Let’s say I’m using open source NGINX proxy for participant node health monitoring and load balancing between the 2 physical p-nodes (1a and 1b) of a DD4O replicated participant node running in HA setup. Assume 1a is active and 1b standby.
I need to set values for 2 parameters:
timeout - this is how long NGINX proxy will wait for 1a to respond to a Daml command submission or to a health check, before retrying the Daml command submission or the health check
numberOfRetryAttempts - this is how many times NGINX proxy will retry the Daml command submission or health check before marking node 1a as “unhealthy” and switching over to the standby node 1b
What are the recommended/default values that I should use for timeout and numberOfRetryAttempts?
I understand the values may need to be finalised as part of NFR testing since they’re dependent on network latency etc and determined by SLAs, but want to know if there are any recommendations/default values to start with?
The participant runs in active-passive mode and the switchover from one active node to the other is done via a database lock acquisition, not by the proxy. So you want to avoid switching over your proxy until you think think the switchover has actually happened.
The passive node tries to acquire the lock with a configurable interval. You can set that interval depending on the level of service you need to provide.
So my recommendation would be:
Do not let your proxy retry command submissions, and don’t use command submissions to steer failover. Deal with all submission failures application side. Set a generous timeout like 30 seconds.
For the health check, retry a few times with smaller timeouts for a period that exceeds the lock acquisition interval. Eg if you set a 15s lock acquisition period, try 6 times 5 seconds. If you get no response or a negative response, fail over.
I wanted to ask the Canton Team, in reference to the Load Balancing requirements as per External Load Balancing. Is there a definitive and tested list or is it Nginx et al as per normal HTTP_Web_Server load balancing requirements?

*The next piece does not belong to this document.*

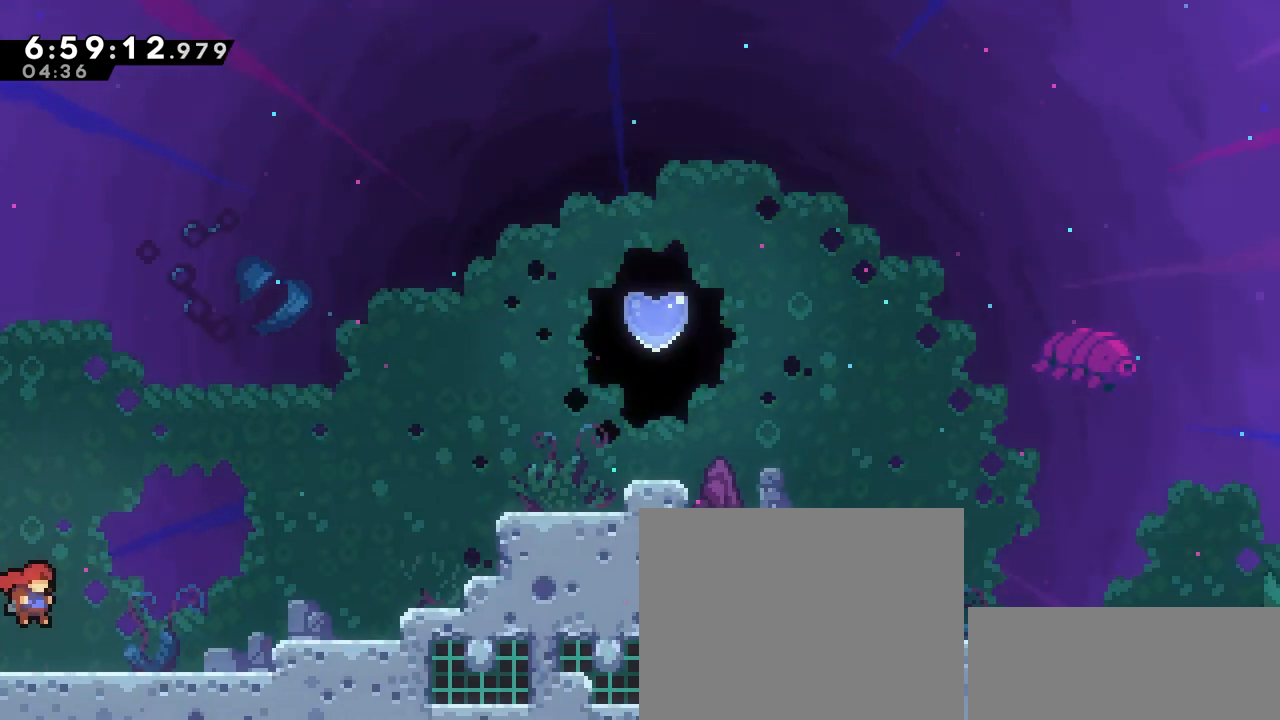
{"keys": ["jump", "right", "up"], "events": [[250, "up", "down"], [350, "jump", "down"]]}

Hi @bernhard May I know where to set this “configurable interval” for lock acquisition period? And what is the parameter?
Also from the canton doc it is mentioned: “There is a grace period for the active replica to rebuild the connection and reclaim the lock to avoid unnecessary fail-overs on short connection interruptions. The passive replicas continuously try to acquire the lock with a configurable interval. Once the lock is acquired, the participant replication manager sets the state of the replica to active and completes the fail-over.”
Is this grace period also configurable? If no what’s the value? if yes where is it configured?
Thanks a lot. I will definitely take some time to learn reading this scala doc. Meanwhile, can you point me where it is configured? Is it put inside a participant node in the *.conf file or something defined globally applicable to all participant nodes? I have tried to search this inside the console but got no luck.
Thanks for pointing us to the relevant part of the code @bernhard! How is this configuration exposed externally so that we could set values for the lock acquisition period please?
As part of the Canton Enterprise distribution, there is a HA example in examples/e04-high-availability.
If you look at the participant configs, you’ll see
# allows many participant node instances to share the same database
replication.enabled = true